> **To do**: Copy the entries without a single change. Pictures should be dropped.

> **Input material**:
_ _ _ _ _ _ _

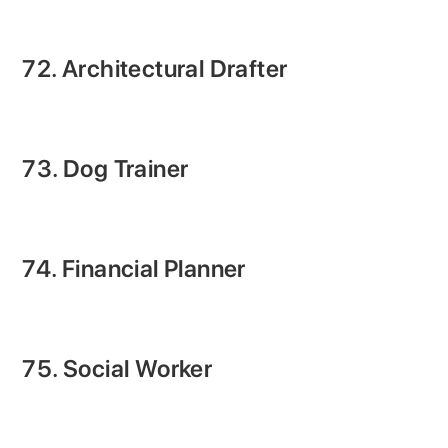
72. Architectural Drafter
73. Dog Trainer
74. Financial Planner
75. Social Worker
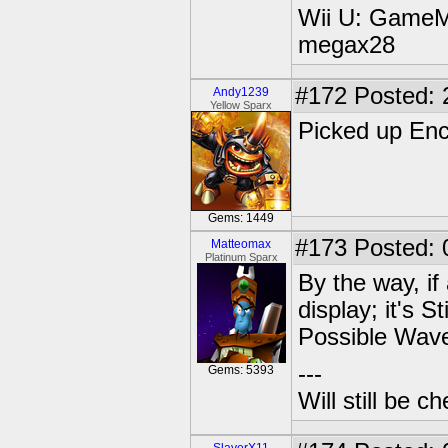
Wii U: GameM
megax28
#172
Posted: 
Andy1239
Yellow Sparx
Picked up Ench
Gems: 1449
#173
Posted: 
Matteomax
Platinum Sparx
By the way, if
display; it's 
Possible Wav
---
Gems: 5393
Will still be 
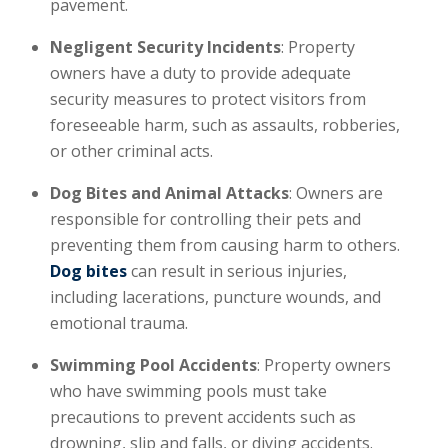
pavement.
Negligent Security Incidents
: Property
owners have a duty to provide adequate
security measures to protect visitors from
foreseeable harm, such as assaults, robberies,
or other criminal acts.
Dog Bites and Animal Attacks
: Owners are
responsible for controlling their pets and
preventing them from causing harm to others.
Dog bites
can result in serious injuries,
including lacerations, puncture wounds, and
emotional trauma.
Swimming Pool Accidents
: Property owners
who have swimming pools must take
precautions to prevent accidents such as
drowning, slip and falls, or diving accidents.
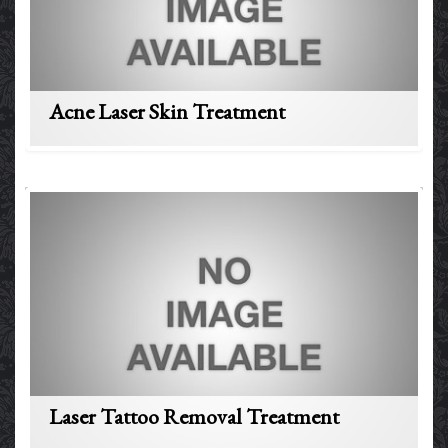
Acne Laser Skin Treatment
Laser Tattoo Removal Treatment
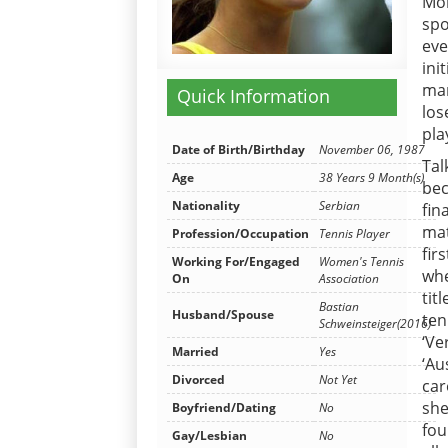
Mon
spo
eve
ini
man
Quick Information
los
pla
Date of Birth/Birthday
November 06, 1987
Tal
Age
38 Years 9 Month(s)
bec
Nationality
Serbian
fin
mat
Profession/Occupation
Tennis Player
fir
Working For/Engaged
Women's Tennis
whe
On
Association
tit
Bastian
Husband/Spouse
ten
Schweinsteiger(2016)
‘Ve
Married
Yes
‘Au
Divorced
Not Yet
car
she
Boyfriend/Dating
No
fou
Gay/Lesbian
No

_ _ _ _ _ _ _

> **Task response**:
72. Architectural Drafter
73. Dog Trainer
74. Financial Planner
75. Social Worker
Wii U: GameM
megax28
#172
Posted: 
Andy1239
Yellow Sparx
Picked up Ench
Gems: 1449
#173
Posted: 
Matteomax
Platinum Sparx
By the way, if
display; it's 
Possible Wav
---
Gems: 5393
Will still be 
pavement.
Negligent Security Incidents
: Property
owners have a duty to provide adequate
security measures to protect visitors from
foreseeable harm, such as assaults, robberies,
or other criminal acts.
Dog Bites and Animal Attacks
: Owners are
responsible for controlling their pets and
preventing them from causing harm to others.
Dog bites
can result in serious injuries,
including lacerations, puncture wounds, and
emotional trauma.
Swimming Pool Accidents
: Property owners
who have swimming pools must take
precautions to prevent accidents such as
drowning, slip and falls, or diving accidents.
Acne Laser Skin Treatment
Laser Tattoo Removal Treatment
Mon
spo
eve
ini
man
Quick Information
los
pla
Date of Birth/Birthday
November 06, 1987
Tal
Age
38 Years 9 Month(s)
bec
Nationality
Serbian
fin
mat
Profession/Occupation
Tennis Player
fir
Working For/Engaged
Women's Tennis
whe
On
Association
tit
Bastian
Husband/Spouse
ten
Schweinsteiger(2016)
‘Ve
Married
Yes
‘Au
Divorced
Not Yet
car
she
Boyfriend/Dating
No
fou
Gay/Lesbian
No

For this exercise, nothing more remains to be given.